Peer-to-peer network which is commonly known as P2P network is becoming popular nowadays. In this proposal we want to investigate intrusion detection mechanisms in P2P networks using intelligent mobile agents. An agent is a computing entity that performs some tasks or tasks on behalf of somebody. A mobile agent is an agent which is not bound to operate only in the system in which it started. An agent is intelligent when it can make its own decision based on the information it has gathered. Initially intelligent mobile agents will be placed in strategic locations (an algorithm will be designed to find these locations) in the P2P network to monitor the activities in the network to detect intrusions.
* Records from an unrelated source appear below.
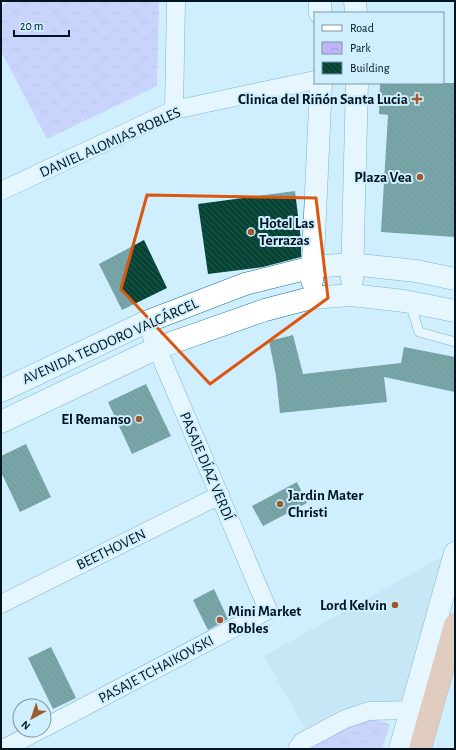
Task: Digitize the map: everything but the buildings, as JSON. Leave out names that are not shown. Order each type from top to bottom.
[{"type":"highway","points":[[420,749],[455,625]]},
{"type":"street","points":[[174,110],[176,1]]},
{"type":"street","points":[[320,1],[320,12]]},
{"type":"street","points":[[355,1],[356,12]]},
{"type":"street","name":"DANIEL ALOMIAS ROBLES","points":[[1,191],[174,110],[314,80]]},
{"type":"street","points":[[312,298],[321,84]]},
{"type":"street","points":[[352,295],[357,84]]},
{"type":"street","name":"AVENIDA TEODORO VALCÁRCEL","points":[[1,390],[146,322],[245,284],[313,266],[352,264],[416,271],[455,279]]},
{"type":"street","name":"AVENIDA TEODORO VALCÁRCEL","points":[[1,422],[157,348],[265,310],[312,298],[352,295],[410,302],[455,311]]},
{"type":"street","name":"PASAJE DÍAZ VERDÍ","points":[[146,322],[268,610]]},
{"type":"street","name":"BEETHOVEN","points":[[1,604],[220,495]]},
{"type":"street","points":[[400,749],[455,552]]},
{"type":"street","name":"PASAJE TCHAIKOVSKI","points":[[52,724],[268,610]]},
{"type":"street","points":[[297,749],[302,742],[344,719],[369,711],[411,710]]},
{"type":"street","points":[[4,749],[25,738]]},
{"type":"lane","points":[[410,302],[419,332],[455,342]]},
{"type":"highlighted area","points":[[147,195],[316,198],[328,298],[210,384],[121,289]]},
{"type":"shaded area","name":"Lord Kelvin","points":[[447,554],[410,704],[342,708],[305,729],[264,656]]},
{"type":"green space","points":[[11,1],[159,1],[157,86],[47,139],[1,51],[1,6]]},
{"type":"green space","points":[[368,718],[390,724],[382,749],[304,749],[307,746]]},
{"type":"place","name":"Clinica del Riñón Santa Lucia","points":[[417,99]]},
{"type":"place","name":"Plaza Vea","points":[[420,177]]},
{"type":"place","name":"Hotel Las Terrazas","points":[[251,232]]},
{"type":"place","name":"El Remanso","points":[[139,419]]},
{"type":"place","name":"Jardin Mater Christi","points":[[280,504]]},
{"type":"place","name":"Lord Kelvin","points":[[395,605]]},
{"type":"place","name":"Mini Market Robles","points":[[220,620]]}]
These agents can roam around the network in order to identify distributed and sophisticated attacks. An algorithm will designed to find the roaming patterns of the agents. The agents should be able to stop the attacks once they are detected. A rule-based engine will be designed which will help the agents detect different types of attacks and take necessary actions to stop these attacks. In order to minimize the spread of an attack, the target hosts will be isolated from the rest of the network and other agents in the network will notified. An isolation and response mechanism will be designed so that the number of hosts affected by the attack is minimized. For performance evaluation the proposed IMAID (Intelligent Mobile Agent-based Intrusion Detection) system will be implemented on PlanetLab Network. PlanetLab is an overlay testbed network where several universities and research labs from different parts of the world are connected in a virtual network. The Citadel is a member of this network.

Collaborator: Dr. Muhammad Javed (Cameron University)

Students: Derek Bernsen, Hugh Urey

Supported by: CF Faculty Research Presentation Grant

 

Applying Data Mining to Intrusion Detection

We will look at different data mining techniques that can be applied to intrusion detection, and discover the techniques that will be best suitable for this purpose.  The goal is find and/or develop data mining techniques that will be able to efficiently, consuming the least amount of resources, scan a network log file, and detect maximum number of intrusions.  For this purpose, a survey of previously developed techniques will be performed, and in the absence of any suitable techniques, this project will be carried forward to develop a novel technique that can be applied in a multi-agent intrusion detection system.